CC: I believe my voice is pretty much the same. I've written 75 books, so I'm better at it now than I was earlier in my career.

Teenreads: Tell us how you got your first book published.

CC: I had a short story published in Seventeen Magazine. An editor from Scholastic called me and asked me to expand the story into a Young Adult paperback romance. It was called AN APRIL LOVE STORY.

Teenreads: Do you feel that your books have helped young people who were reluctant to become avid readers?

CC: Yes, definitely. I'm very proud of this. I get letters from readers who say that they have always hated reading, but somebody suggested one of my books, they actually finished the book and enjoyed it, and they're going on to read another book. I'm thrilled that they have figured out that reading is fun.

Teenreads: Who was your favorite author when you were young? Which author do you feel influenced you the most in your decision to become a writer?

CC: I had no favorites because I read books by the armload. I had favorite libraries. I had teachers who influenced me to become a writer, but no specific author.

Teenreads: What are you currently reading?

CC: When I read fiction, it's usually mysteries. But mostly I read nonfiction. I read lots of history. I love ancient history. Rome, Greece, Egypt.

Teenreads: Is there a contemporary Young Adult author that you especially admire?  Which current YA or adult writers would you recommend to teens?

CC: I admire most YA authors. I go to a lot of conventions and meet lots of my fellow authors. People who care whether or not kids read are always worth meeting.

Teenreads: Do you think young adults read more or less, than they used to?  Do they read differently than when you were young?

CC: I think they're reading more. Reading often follows a fad. For a while the fad was horror novels; recently it took a swing toward diary format; I think now we'll see an upsurge in fantasy.

Teenreads: How much research do you do for your books?  Do you have people help you, or do you prefer to research yourself?

CC: I write three books a year.

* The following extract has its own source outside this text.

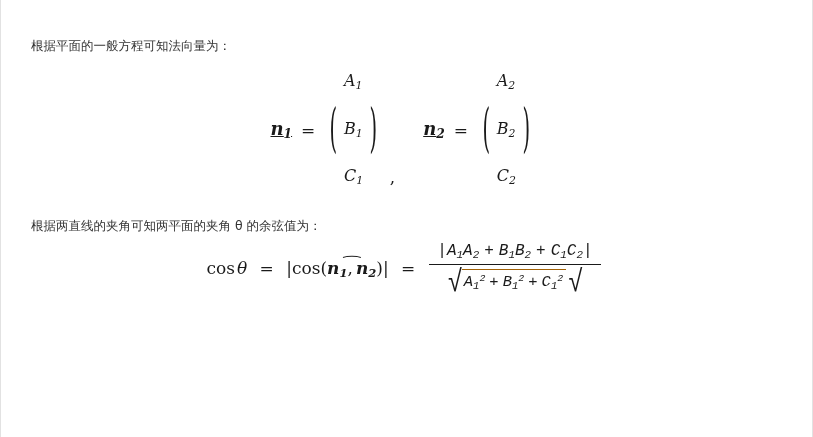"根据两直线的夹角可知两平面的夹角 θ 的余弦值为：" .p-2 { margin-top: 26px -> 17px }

Most of my books are fiction and require no research.  However, for THE RANSOM OF MERCY CARTER, I became caught up in the incident. I did two years research some of which was the Colonial Period in America, the Jesuits in French Canada and other facts. Finally one day I said, "Maybe I should actually write the book."

Teenreads: Out of all your books, who is the character you feel closest to?

CC: My favorite characters are always the ones I'm writing about at the moment.

Teenreads: What is your writing day like and do you have any specific process for writing?

CC: My writing day was always based on my children's school bus schedule. I started writing at 7:15 AM when the bus picked up the kids, and finished at 2:15 PM when the bus dropped them off. I still follow that schedule.

Teenreads: How do you keep your writing fresh? Is there an aspect of writing that is difficult for you?

CC: Luckily, I love writing and it comes easily. I don't worry about what kids are wearing right now, or what the slang is. It dates the story. Everything that really matters in a story (or in life) is just the same: do I honor my parents, am I popular, what will I do with my life, am I doing the right thing?

Teenreads: Do you work on more than one book at a time, and how long does it take you to finish a novel?

CC: I work on two or three books at a time. I write three books a year, so it takes me approximately three to four months to finish a book.

Teenreads: What do your children think of your books? Do any of them have writing aspirations?

CC: My children have always gotten the biggest charge out of the whole thing. None of them write.

Teenreads: Are you currently working on a new book?

CC: I'm starting a new book on Monday. It isn't sufficiently formed in my mind to have anything to say about it.

Teenreads: What advice would you give to young people who want to be writers?

CC: Learning to write is exactly like learning a musical instrument or a sport. You have to practice every day if you want to become good at it. There are no short cuts.